Australia’s dollar remained lower after its biggest drop in more than a week versus the greenback after Cyprus’s parliament rejected a bank-deposit levy needed to secure a bailout, sapping demand for high-yielding assets.
Government bonds in Australia and New Zealand rallied as the impasse threatened to reignite the crisis in Europe, boosting the allure of haven securities. The New Zealand dollar, nicknamed the kiwi, fell against most major peers as the government said the country’s most widespread drought in at least 30 years reduces pressure to raise interest rates.
“The U.S. dollar is bid at the moment because of the uncertainty in Europe, and that’s putting other currencies on the back foot, including the Aussie and kiwi,” said Richard Grace, the Sydney-based chief foreign-exchange strategist and head of international economics at Commonwealth Bank of Australia. “The Cypriots have to go back to the drawing board. The danger is they’re forced to implement these bank levies, and the issue of a tax on deposits spreads to other areas of Europe.”
The Australian dollar was little changed at $1.0376 as of 5 p.m. in Sydney from yesterday, when it dropped 0.3 percent, the biggest decline since March 8. It fell 0.1 percent to 98.63 yen.

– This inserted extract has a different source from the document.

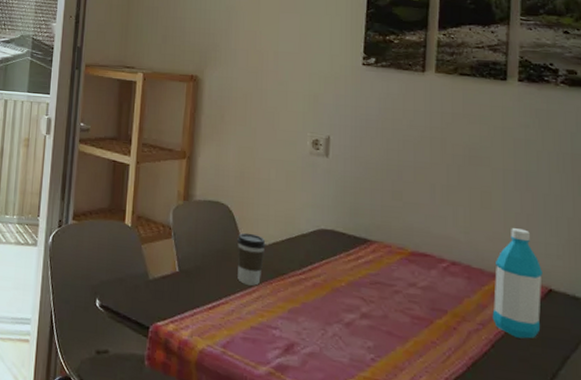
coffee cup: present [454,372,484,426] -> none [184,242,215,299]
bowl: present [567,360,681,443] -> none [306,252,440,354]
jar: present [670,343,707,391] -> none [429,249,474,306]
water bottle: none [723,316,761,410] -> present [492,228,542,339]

The New Zealand dollar slid 0.4 percent to 82.16 U.S. cents from yesterday, when it lost 0.3 percent. The kiwi dropped 0.5 percent to 78.08 yen.
Cypriot legislators in the capital Nicosia voted 36 against with none in favor of the bank-deposit levy in a show of hands yesterday. There were 19 abstentions.
Hammered out by euro-area finance chiefs over the weekend, the unprecedented proposal had sought to raise 5.8 billion euros ($7.5 billion) by drawing funds from Cyprus bank accounts in return for 10 billion euros in international aid.
The European Central Bank, whose Governing Council meets today in Frankfurt, will have to decide whether to give Cyprus more time or consider cutting off liquidity to the country’s banks.
Australia’s 10-year government bond yield dropped 4 basis points, or 0.04 percentage point, to 3.51 percent, while the rate for similar-dated New Zealand debt declined 4 basis points to 3.66 percent.
New Zealand Finance Minister Bill English said in a Bloomberg Television interview in Hong Kong that the drought that has engulfed the entire North Island means a “bit less pressure” for tighter policy.
English said the dry weather will cost the economy about NZ$2 billion ($1.7 billion) this year, and that recent rain means a worst-case scenario has been averted.
Interest-rate swaps data compiled by Bloomberg show traders see a 13 percent chance the Reserve Bank of New Zealand will raise its benchmark rate from a record low of 2.5 percent by the Oct. 31 meeting. That compares to 53 percent odds a month ago.
New Zealand’s current-account deficit widened more than economists predicted in the fourth quarter. It rose to 5 percent of gross domestic product from 4.7 percent in the previous period, the statistics bureau said today in Wellington. The median forecast of economists was 4.9 percent in a survey by Bloomberg News.